TİGEM'in 2015-2016 yılına ilişkin raporları TBMM KİT Komisyonu'nda görüşüldü. Genel Müdür Ayşe Işıkgece, kurumun hayvancılıkta yaptığı çalışmaları anlatırken şu bilgiyi verdi: “Damızlık hayvan üretimi, ıslahı ve satışıyla ilgili çalışmalarımız var. 14 tane işletmemizde 5 ırkla damızlık sığır yetiştiriciliği faaliyetlerimizi sürdürüyoruz. Damızlık sığır varlığımız son dokuz yılda 17 bin baştan 32 bin başa, damızlık sığır dağıtımımız ise 4 bin baştan 7 bin başa çıkarılmıştır.”
NEYE BENZEDİĞİ BELLİ OLMAYAN HAYVAN
Komisyon üyesi İYİ Partili Bedri Yaşar, ithal edilen hayvanların bazı şehirlerde ciddi sorunlara yol açtığını anlattı. Seçim bölgesi Samsun'dan örnek veren Yaşar, “Geçen Samsun'a da 20 bin baş, neye benzediğini de bizim tam anlayamadığımız bir hayvan gelmişti. Bir hafta Samsun'un sokaklarında dolaşılamadı. Yani kokudan biz bir hafta, Samsunluların tamamı, böyle perişan bir vaziyetteydi. Geçen İzmir'e yanaşanı herhâlde İskenderun'a paketlediler” dedi.

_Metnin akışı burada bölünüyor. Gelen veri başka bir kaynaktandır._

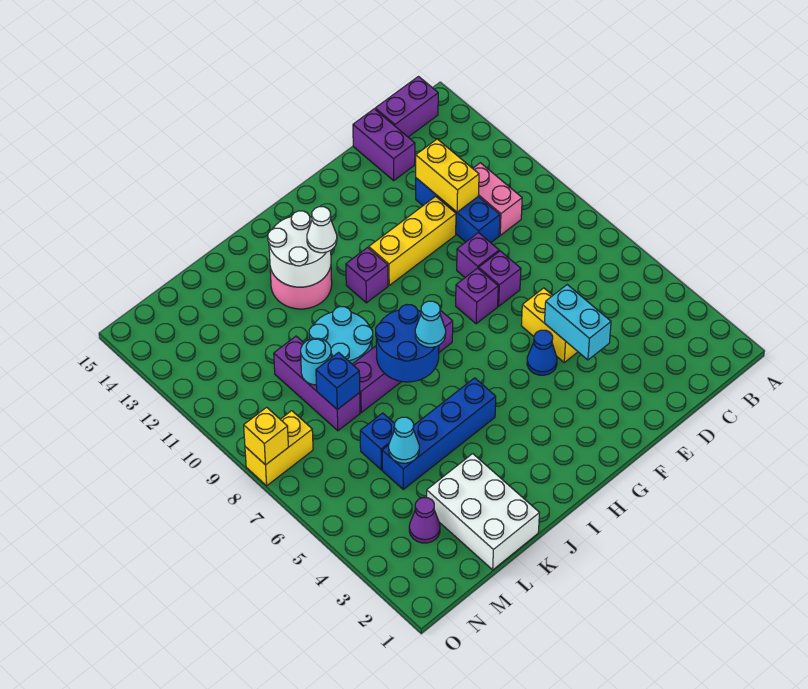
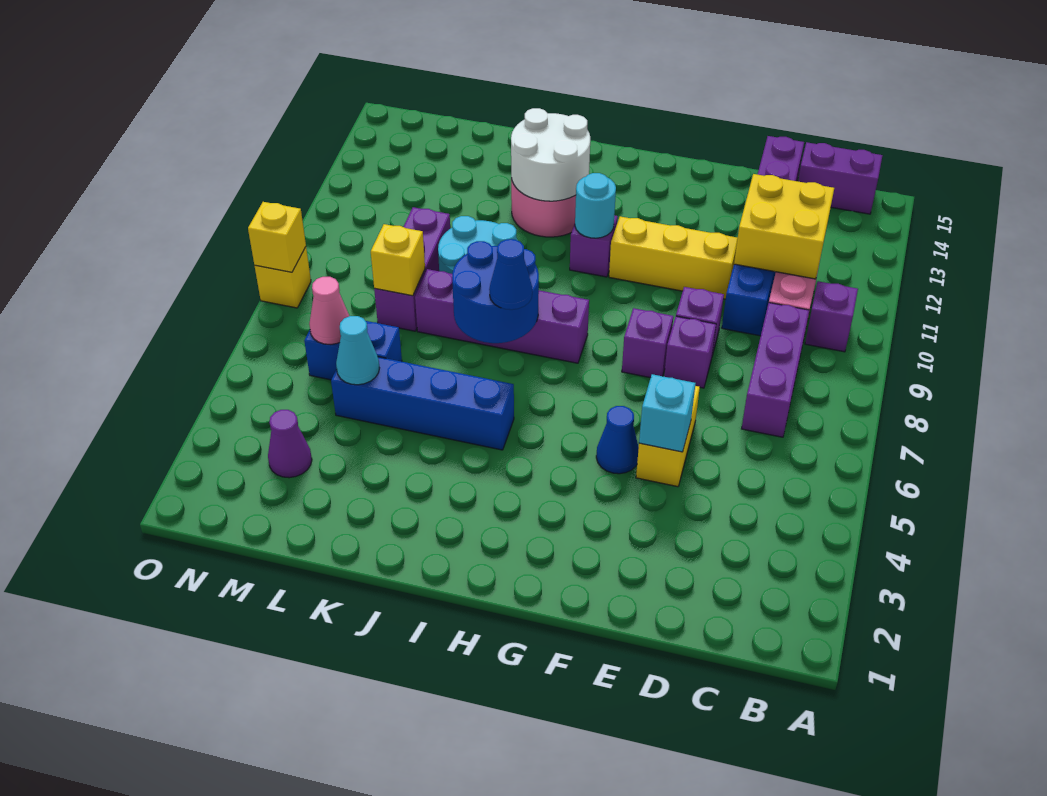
none -> purple brick B10 level 1
none -> purple brick C7:C9 level 1
yellow brick D11:D12 level 2 -> yellow brick C11:D12 level 2
cyan brick E4:E5 level 2 -> cyan brick E5 level 2
cyan cone I7 level 3 -> blue cone I7 level 3
white cone I12 level 3 -> none
white brick K1:L3 level 1 -> none
blue brick L6 level 1 -> blue brick L6:M6 level 1
blue brick L8 level 2 -> yellow brick L8 level 2
cyan round brick L9 level 2 -> cyan round brick H11 level 2
none -> pink cone M6 level 2
yellow brick N8:O8 level 1 -> yellow brick O8 level 1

"KENDİ IRKIMIZI GÖRMEK İSTİYORUZ"
Yaşar, TİGEM yetkililerine “Sonuç şu: Biz artık hayvancılıkta da kendi ırklarımızı görmek istiyoruz yani kendi geliştirdiğimiz, düve mi dersiniz, neyse bunu görmek istiyoruz” deyince CHP Amasya Milletvekili Mustafa Tuncer, ‘Karasığır' diye örnek verdi. Bedri Yaşar, dünyadaki örnekleri sayarak, şöyle konuştu: “Artık bu Hollanda'nın Holstein'ından, Amerika'nın bilmem nesinden, Afrika'nın Angus'undan mangusundan bıktık usandık. Yani bunca bir geçmişi olan TİGEM'in hâlâ bugüne kadar hayvancılık konusunda yeterli oranda bir ırk geliştirmemiş olmasını da ben biraz yadırgıyorum.”